Possible Solution(s)

As a naive solution, we could add two more values to the sensor_value struct for additional meta-data, but then this doubles the amount of memory used for each data sample which is unfortunate.

There are a number of possibilities here, but they all have tradeoffs, and I'm hoping to get a discussion started on what some of the pros/cons of different solutions to the above problems might be.

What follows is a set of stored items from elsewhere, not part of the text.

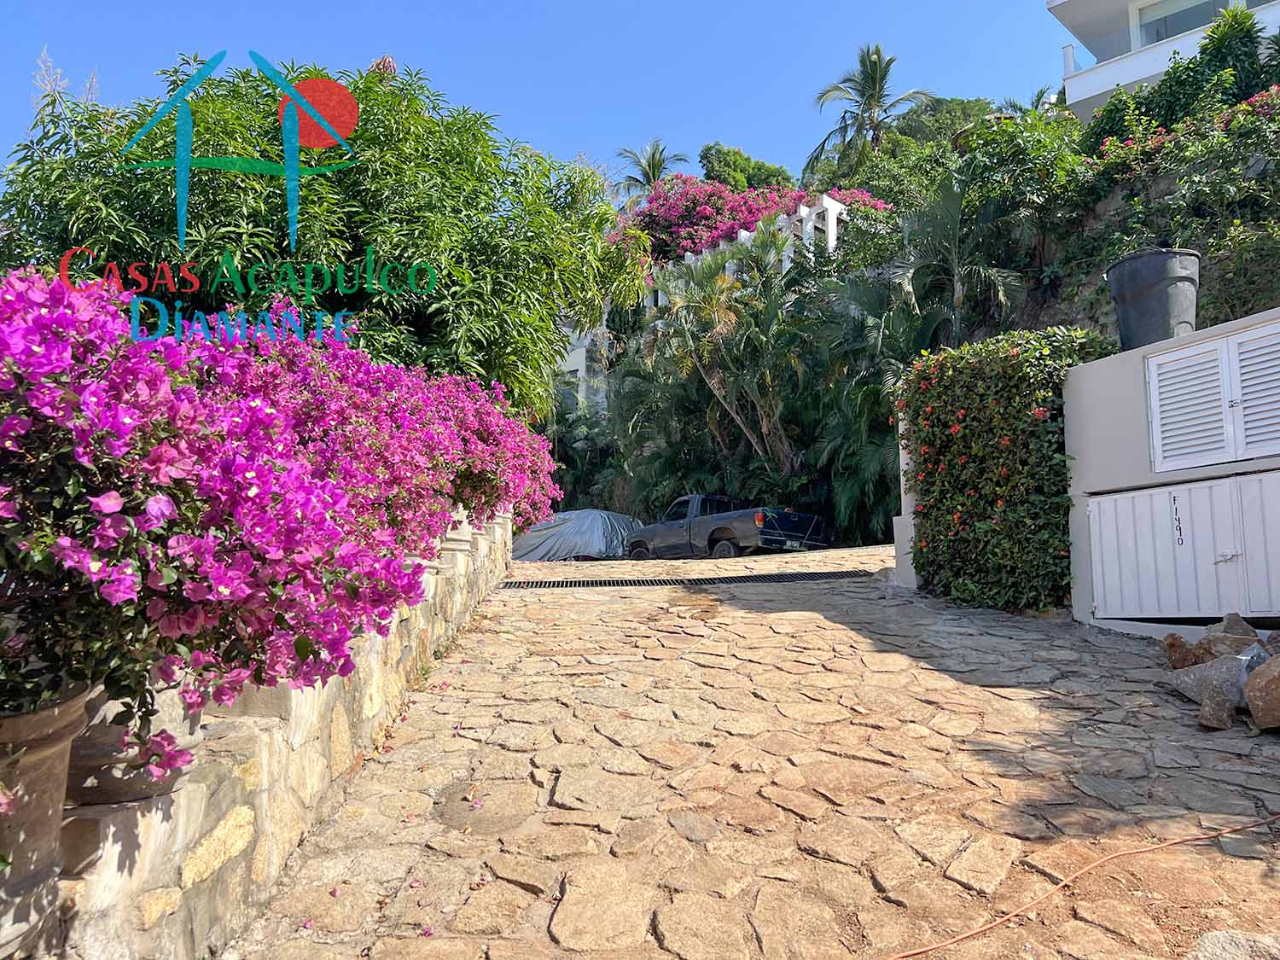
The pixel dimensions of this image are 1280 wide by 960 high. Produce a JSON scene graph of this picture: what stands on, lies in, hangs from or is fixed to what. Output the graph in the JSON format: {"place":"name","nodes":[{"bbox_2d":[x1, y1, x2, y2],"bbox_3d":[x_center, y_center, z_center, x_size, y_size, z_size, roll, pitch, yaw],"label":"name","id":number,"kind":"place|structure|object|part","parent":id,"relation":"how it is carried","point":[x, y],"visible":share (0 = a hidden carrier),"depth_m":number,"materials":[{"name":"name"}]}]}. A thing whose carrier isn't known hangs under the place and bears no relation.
{"place":"outdoors","nodes":[
{"label":"outdoors","id":0,"kind":"place"},
{"bbox_2d":[31,500,516,959],"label":"stone wall","id":1,"kind":"structure","parent":0,"point":[264,759],"depth_m":2.78,"materials":[{"name":"stone"}]},
{"bbox_2d":[0,680,95,956],"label":"flower pot","id":2,"kind":"object","parent":1,"relation":"on","point":[54,753],"visible":0.81,"depth_m":1.80,"materials":[{"name":"ceramic"}]},
{"bbox_2d":[0,264,420,784],"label":"bougainvillea","id":3,"kind":"object","parent":2,"relation":"in","point":[107,503],"visible":0.96,"depth_m":2.05,"materials":[{"name":"purple plant"}]},
{"bbox_2d":[66,679,203,808],"bbox_3d":[-1.273,0.613,2.348,0.381,0.316,0.420,0,-5,-2],"label":"flower pot","id":4,"kind":"object","parent":1,"relation":"in","point":[96,748],"visible":0.36,"depth_m":2.23,"materials":[{"name":"brown ceramic"}]},
{"bbox_2d":[189,314,564,559],"bbox_3d":[-1.772,-0.122,5.996,2.270,1.582,4.411,0,-5,-2],"label":"bougainvillea","id":5,"kind":"object","parent":1,"relation":"in","point":[446,412],"visible":0.6,"depth_m":5.18,"materials":[{"name":"plant"}]},
{"bbox_2d":[438,507,477,558],"bbox_3d":[-1.410,0.408,7.000,0.420,0.386,0.421,0,-5,-2],"label":"flower pot","id":6,"kind":"object","parent":1,"relation":"in","point":[454,536],"visible":0.42,"depth_m":6.88,"materials":[{"name":"white"}]},
{"bbox_2d":[0,0,1082,189],"label":"sky","id":7,"kind":"structure","parent":0,"point":[456,78],"materials":[{"name":"blue"}]},
{"bbox_2d":[551,318,613,413],"label":"white building","id":8,"kind":"structure","parent":0,"point":[578,351],"materials":[{"name":"white paint"}]},
{"bbox_2d":[211,539,1279,959],"label":"stone pavement","id":9,"kind":"structure","parent":0,"point":[1015,692],"materials":[{"name":"stone"}]},
{"bbox_2d":[509,508,641,560],"label":"covered car","id":10,"kind":"object","parent":9,"relation":"on","point":[578,514],"visible":0.64,"depth_m":20.68,"materials":[{"name":"grey plastic"}]},
{"bbox_2d":[504,570,877,588],"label":"drain grate","id":11,"kind":"object","parent":9,"relation":"in","point":[806,573],"visible":0.82,"depth_m":10.04,"materials":[{"name":"black metal"}]},
{"bbox_2d":[622,494,831,559],"bbox_3d":[1.521,1.040,18.646,1.789,1.463,4.416,3,-6,-38],"label":"pickup truck","id":12,"kind":"object","parent":9,"relation":"on","point":[719,528],"visible":0.88,"depth_m":17.61,"materials":[{"name":"metal"}]},
{"label":"license plate","id":13,"kind":"part","parent":12,"relation":"part of","materials":[{"name":"metal"}]},
{"bbox_2d":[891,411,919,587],"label":"white pillar","id":14,"kind":"structure","parent":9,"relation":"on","point":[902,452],"depth_m":9.57,"materials":[{"name":"white paint"}]},
{"bbox_2d":[886,814,1279,959],"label":"orange hose","id":15,"kind":"object","parent":9,"relation":"on","point":[1135,851],"visible":0.98,"depth_m":3.00,"materials":[{"name":"orange plastic"}]},
{"bbox_2d":[1160,633,1206,668],"bbox_3d":[3.098,0.985,5.424,0.253,0.219,0.266,-4,-6,39],"label":"rock","id":16,"kind":"object","parent":9,"relation":"on","point":[1175,652],"visible":0.88,"depth_m":5.37,"materials":[{"name":"brown stone"}]},
{"bbox_2d":[1164,646,1267,715],"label":"rock","id":17,"kind":"object","parent":9,"relation":"on","point":[1190,692],"visible":0.82,"depth_m":4.72,"materials":[{"name":"grey stone"}]},
{"bbox_2d":[1196,687,1237,729],"bbox_3d":[2.639,1.044,4.390,0.158,0.168,0.215,-4,-6,34],"label":"rock","id":18,"kind":"object","parent":9,"relation":"on","point":[1225,708],"visible":0.99,"depth_m":4.33,"materials":[{"name":"grey stone"}]},
{"bbox_2d":[1186,929,1279,959],"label":"rock","id":19,"kind":"object","parent":9,"relation":"on","point":[1223,939],"visible":0.99,"depth_m":2.39,"materials":[{"name":"grey stone"}]},
{"bbox_2d":[1204,612,1262,649],"bbox_3d":[3.344,0.884,5.392,0.285,0.257,0.298,-2,-5,22],"label":"rock","id":20,"kind":"object","parent":9,"relation":"on","point":[1228,619],"visible":0.63,"depth_m":5.34,"materials":[{"name":"grey stone"}]},
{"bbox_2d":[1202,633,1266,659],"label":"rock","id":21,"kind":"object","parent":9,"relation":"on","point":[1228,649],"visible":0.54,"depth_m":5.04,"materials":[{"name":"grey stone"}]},
{"bbox_2d":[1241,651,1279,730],"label":"rock","id":22,"kind":"object","parent":9,"relation":"on","point":[1278,681],"visible":0.99,"depth_m":4.19,"materials":[{"name":"stone"}]},
{"bbox_2d":[543,67,1279,546],"label":"hillside","id":23,"kind":"structure","parent":0,"point":[1108,202],"materials":[{"name":"green plant"}]},
{"bbox_2d":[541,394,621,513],"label":"palm tree","id":24,"kind":"object","parent":23,"relation":"on","point":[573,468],"visible":0.56,"depth_m":30.31,"materials":[{"name":"green plant"}]},
{"bbox_2d":[610,137,690,205],"label":"palm tree","id":25,"kind":"object","parent":23,"relation":"on","point":[653,171],"visible":0.66,"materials":[{"name":"plant"}]},
{"bbox_2d":[624,229,813,490],"bbox_3d":[1.976,-2.182,22.484,5.151,7.549,5.122,0,-5,-2],"label":"palm tree","id":26,"kind":"object","parent":23,"relation":"on","point":[732,318],"visible":0.93,"depth_m":22.07,"materials":[{"name":"plant"}]},
{"bbox_2d":[638,197,850,309],"bbox_3d":[2.866,-5.366,28.370,6.983,3.921,3.123,-5,-6,44],"label":"pergola","id":27,"kind":"object","parent":23,"relation":"on","point":[833,218],"visible":0.39,"depth_m":26.74,"materials":[{"name":"white"}]},
{"bbox_2d":[698,143,797,193],"label":"tree","id":28,"kind":"object","parent":23,"relation":"on","point":[706,157],"visible":0.43,"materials":[{"name":"green plant"}]},
{"bbox_2d":[610,176,893,264],"bbox_3d":[3.254,-7.506,30.824,10.018,4.825,6.887,0,-5,-2],"label":"bougainvillea","id":29,"kind":"object","parent":23,"relation":"on","point":[764,208],"visible":0.42,"depth_m":29.88,"materials":[{"name":"pink plant"}]},
{"bbox_2d":[805,42,932,178],"bbox_3d":[9.284,-12.922,38.827,5.143,9.437,5.159,0,-5,-2],"label":"palm tree","id":30,"kind":"object","parent":23,"relation":"on","point":[878,98],"visible":0.92,"depth_m":38.80,"materials":[{"name":"green plant"}]},
{"bbox_2d":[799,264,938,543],"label":"palm tree","id":31,"kind":"object","parent":23,"relation":"on","point":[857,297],"visible":0.71,"depth_m":18.06,"materials":[{"name":"green plant"}]},
{"bbox_2d":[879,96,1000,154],"label":"tree","id":32,"kind":"object","parent":23,"relation":"on","point":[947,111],"visible":0.31,"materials":[{"name":"green plant"}]},
{"bbox_2d":[884,171,1024,343],"bbox_3d":[5.412,-2.752,16.669,2.859,5.453,3.043,0,-5,-2],"label":"palm tree","id":33,"kind":"object","parent":23,"relation":"on","point":[950,202],"visible":0.82,"depth_m":16.53,"materials":[{"name":"plant"}]},
{"bbox_2d":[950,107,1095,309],"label":"shrub","id":34,"kind":"object","parent":23,"relation":"on","point":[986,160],"visible":0.77,"depth_m":16.51,"materials":[{"name":"green plant"}]},
{"bbox_2d":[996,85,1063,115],"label":"palm tree","id":35,"kind":"object","parent":23,"relation":"on","point":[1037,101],"visible":0.19,"depth_m":35.23,"materials":[{"name":"plant"}]},
{"bbox_2d":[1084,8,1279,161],"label":"flowering shrub","id":36,"kind":"object","parent":23,"relation":"on","point":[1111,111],"visible":0.6,"depth_m":14.59,"materials":[{"name":"green plant"}]},
{"bbox_2d":[1051,0,1279,123],"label":"white building","id":37,"kind":"structure","parent":0,"point":[1125,78],"depth_m":22.86,"materials":[{"name":"white paint"}]},
{"bbox_2d":[1134,0,1250,46],"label":"window","id":38,"kind":"structure","parent":37,"relation":"in","point":[1188,22],"depth_m":21.28,"materials":[{"name":"glass"}]},
{"bbox_2d":[1060,308,1279,635],"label":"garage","id":39,"kind":"structure","parent":0,"point":[1117,398],"depth_m":6.95,"materials":[{"name":"white paint"}]},
{"bbox_2d":[897,326,1115,610],"bbox_3d":[3.058,-0.090,8.182,1.275,2.280,1.849,0,-5,-2],"label":"climbing shrub","id":40,"kind":"object","parent":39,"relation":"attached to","point":[1010,369],"visible":0.82,"depth_m":7.84,"materials":[{"name":"green plant"}]},
{"bbox_2d":[1105,247,1202,348],"bbox_3d":[3.928,-1.307,7.320,0.653,0.718,0.648,0,-5,-2],"label":"bucket","id":41,"kind":"object","parent":39,"relation":"on","point":[1132,299],"visible":0.86,"depth_m":7.10,"materials":[{"name":"grey plastic"}]},
{"bbox_2d":[1087,469,1279,624],"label":"door","id":42,"kind":"structure","parent":39,"relation":"in","point":[1223,487],"depth_m":6.45,"materials":[{"name":"white metal"}]},
{"label":"handle","id":43,"kind":"part","parent":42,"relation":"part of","materials":[{"name":"metal"}]},
{"bbox_2d":[1145,319,1279,472],"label":"louvered shutter","id":44,"kind":"object","parent":39,"relation":"in","point":[1278,412],"visible":0.99,"depth_m":6.16,"materials":[{"name":"white"}]},
{"label":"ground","id":45,"kind":"structure","parent":0},
{"bbox_2d":[0,48,647,419],"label":"tree","id":46,"kind":"object","parent":45,"relation":"on","point":[353,256],"visible":0.74,"depth_m":8.13,"materials":[{"name":"green plant"}]}
]}

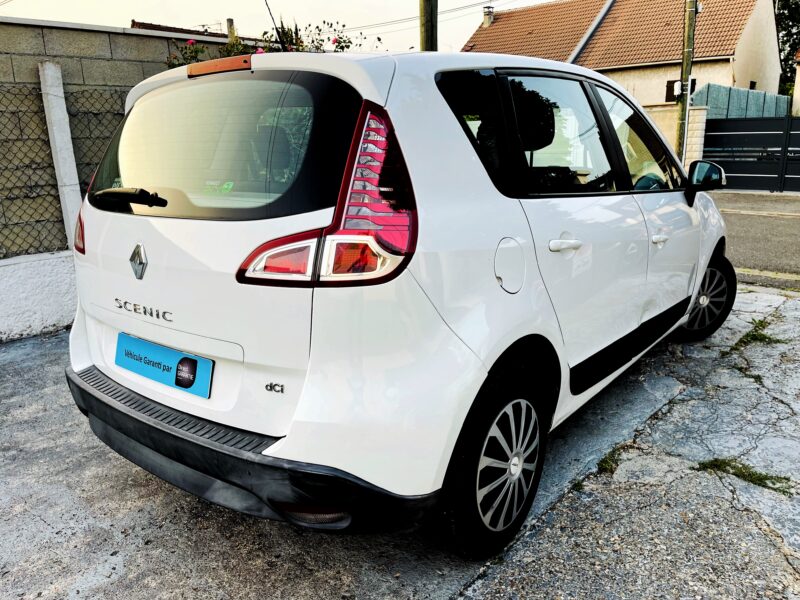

As I mentioned, I'm working on an RFC addressing the issues related to light in particular, detailing the current problems and trying to suggest some solutions and the tradeoffs involved, but this is something that touches on the whole sensor API, so I wanted to add my initial thoughts here while I work on the RFC. I'll address some issues in other sensor families like motion-related devices, but light has the most obvious problems to me at present so I wanted to start there.

Any suggestions on what might make sense to handle a situation like the spectrometer above would be useful, so that a meaningful proposal can be made for improvements.

A sensor_fetch_raw() or something would be much appreciated. Forcing this weird double int format upon developers feels pretty... forced.

What we've done so far is setting periodic k_timers whose ISRs pushes poll jobs to a work queue. I can imagine an alternative implementation where a single thread does k_poll(&sensor_event, K_FOREVER) in a loop and gpio/timer ISRs does k_poll_raise(&sensor_event, sensor_id). Maybe this isn't optimal - starting an async transaction in the ISR itself sounds like the perfect solution, but the I2C API doesn't support that yet, right?

@microbuilder How about adding a int *info argument to sensor_sample_fetch() and/or sensor_channel_get(), and if more data is available, the driver flips the MORE_DATA_AVAILABLE bit?